Política monetária é uma ferramenta bastante poderosa, o que significa que pode ter efeitos bastante grandes e rápidos nos resultados. Então, os políticos gostariam de usá-lo; os ganhos políticos a curto prazo poderão incluir crédito mais barato e um pouco mais de emprego.

Mas é uma espécie de faca de dois gumes porque os políticos não podem enganar as pessoas repetidamente. Junto com as pessoas que esperam que os políticos usem e abusem da política monetária, vem a inflação, bem como a expectativa de inflação. Se as pessoas esperam que as taxas de inflação aumentem, ajustarão as suas expectativas e o emprego só aumentará se as suas expectativas de inflação forem estáveis.

Faz muito pouco sentido pressionar a Fed da forma como a actual administração o faz – como um ataque total, uma tentativa de assumir o controlo da instituição. A instituição é útil. Se você tem uma instituição que não é um combatente credível da inflaçãotambém não conseguirá estabilizar o emprego.

Quais são os riscos aqui para o consumidor americano?

A preocupação é a inflação. Atualmente, os dados são ambíguos sobre a política monetária correta e há debates dentro do Fed sobre o curso de ação correto. Mas não existe uma crise financeira total ou uma crise de desemprego.

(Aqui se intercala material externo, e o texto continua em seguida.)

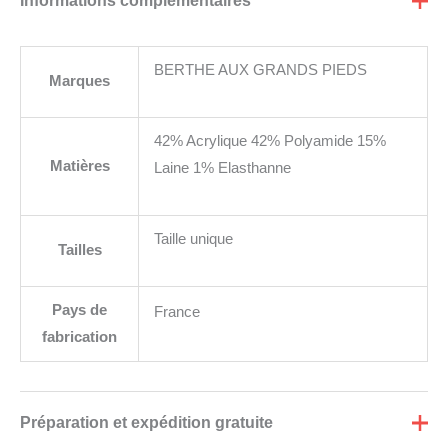
Informations complémentaires
BERTHE AUX GRANDS PIEDS
Marques
42% Acrylique 42% Polyamide 15%
Matières
Laine 1% Elasthanne
Taille unique
Tailles
Pays de
France
fabrication
Préparation et expédition gratuite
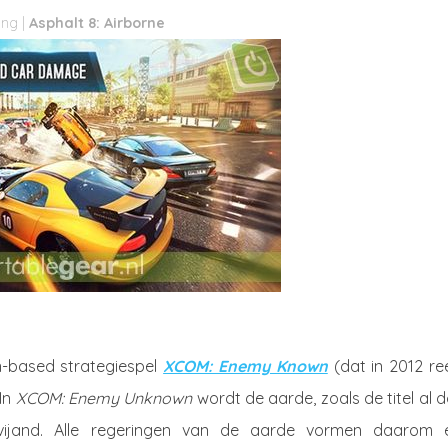
Asphalt 8: Airborne
n-based strategiespel
XCOM: Enemy Known
(dat in 2012 r
 In
XCOM: Enemy Unknown
wordt de aarde, zoals de titel al 
ijand. Alle regeringen van de aarde vormen daarom 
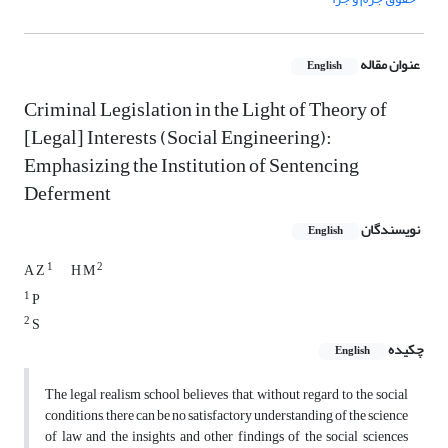
عنوان مقاله
English
Criminal Legislation in the Light of Theory of
[Legal] Interests (Social Engineering):
Emphasizing the Institution of Sentencing
Deferment
نویسندگان
English
1
2
A Z
H M
1
P
2
S
چکیده
English
The legal realism school believes that, without regard to the social
conditions, there can be no satisfactory understanding of the science
of law and the insights and other findings of the social sciences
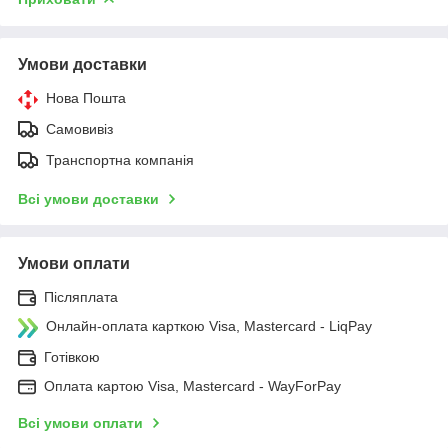
Умови доставки
Нова Пошта
Самовивіз
Транспортна компанія
Всі умови доставки
Умови оплати
Післяплата
Онлайн-оплата карткою Visa, Mastercard - LiqPay
Готівкою
Оплата картою Visa, Mastercard - WayForPay
Всі умови оплати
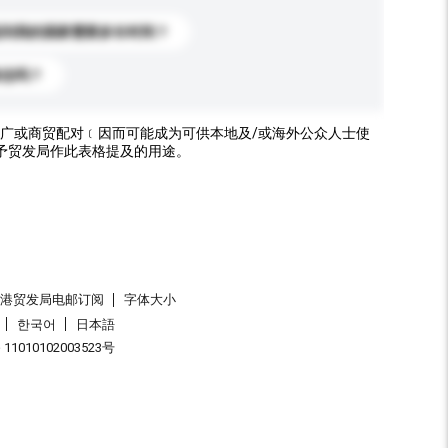
送到我的国家需要多长时间？
标志吗？
广或商贸配对﹝因而可能成为可供本地及/或海外公众人士使
予贸发局作此表格提及的用途。
香港贸发局电邮订阅
字体大小
한국어
日本語
1010102003523号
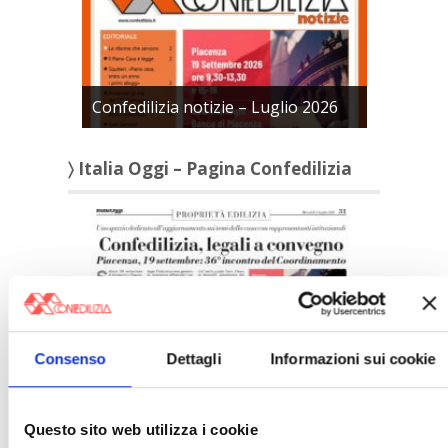
Confedilizia notizie – Luglio 2026
〉 Italia Oggi – Pagina Confedilizia
Consenso
Dettagli
Informazioni sui cookie
Italia Oggi – Luglio 2026
〉 Rubriche
Questo sito web utilizza i cookie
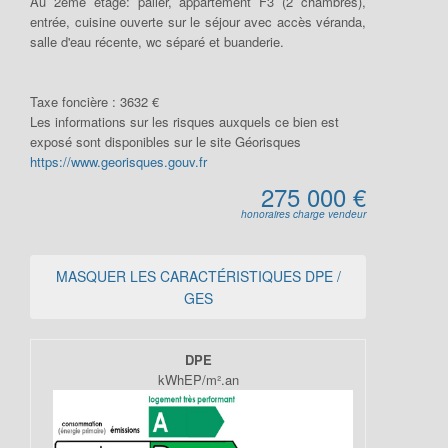
Au 2ème étage: palier, appartement F3 (2 chambres),
entrée, cuisine ouverte sur le séjour avec accès véranda,
salle d'eau récente, wc séparé et buanderie.
Taxe foncière :
3632 €
Les informations sur les risques auxquels ce bien est
exposé sont disponibles sur le site Géorisques
https://www.georisques.gouv.fr
275 000 €
honoraires charge vendeur
MASQUER LES CARACTÉRISTIQUES DPE /
GES
DPE
kWhEP/m².an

As taxas de juro não devem ser reduzidas em 3 pontos percentuais nestas circunstâncias, como Trump pediu. Medidas bastante drásticas deveriam ser reservadas para circunstâncias bastante drásticas, e não creio que estejamos em circunstâncias bastante drásticas. Se taxas de juros baixas forem empregadas neste momento, você estará basicamente usando toda a sua munição em um momento que não parece justificar seu uso.

Encontramo-nos numa conjuntura incerta: existem riscos para o emprego, as tarifas podem prejudicar o mercado de trabalhohá uma crise de acessibilidade. Pode haver uma crise financeira real no futuro.

A redução das taxas de juro agora tornaria o instrumento de taxas de juro da Fed incapaz de funcionar caso houvesse uma verdadeira crise num futuro próximo.

Uma tela mostra homens e uma legenda acima de outros homens trabalhando
Os comerciantes digerem as notícias dos comentários do presidente do Federal Reserve, Jerome Powell, sobre uma investigação criminal.
AP Foto/Richard Drew

Vimos a independência dos bancos centrais sob ataque noutros países, ou isto é exclusivamente americano?

Isto não é exclusivamente americano, e aconteceu em países como Turquia, Venezuela e Argentina. A independência dos bancos centrais a nível mundial tem estado sob ataque, mas não nas democracias ou nos países que afirmam ter instituições fortes e um Estado de direito.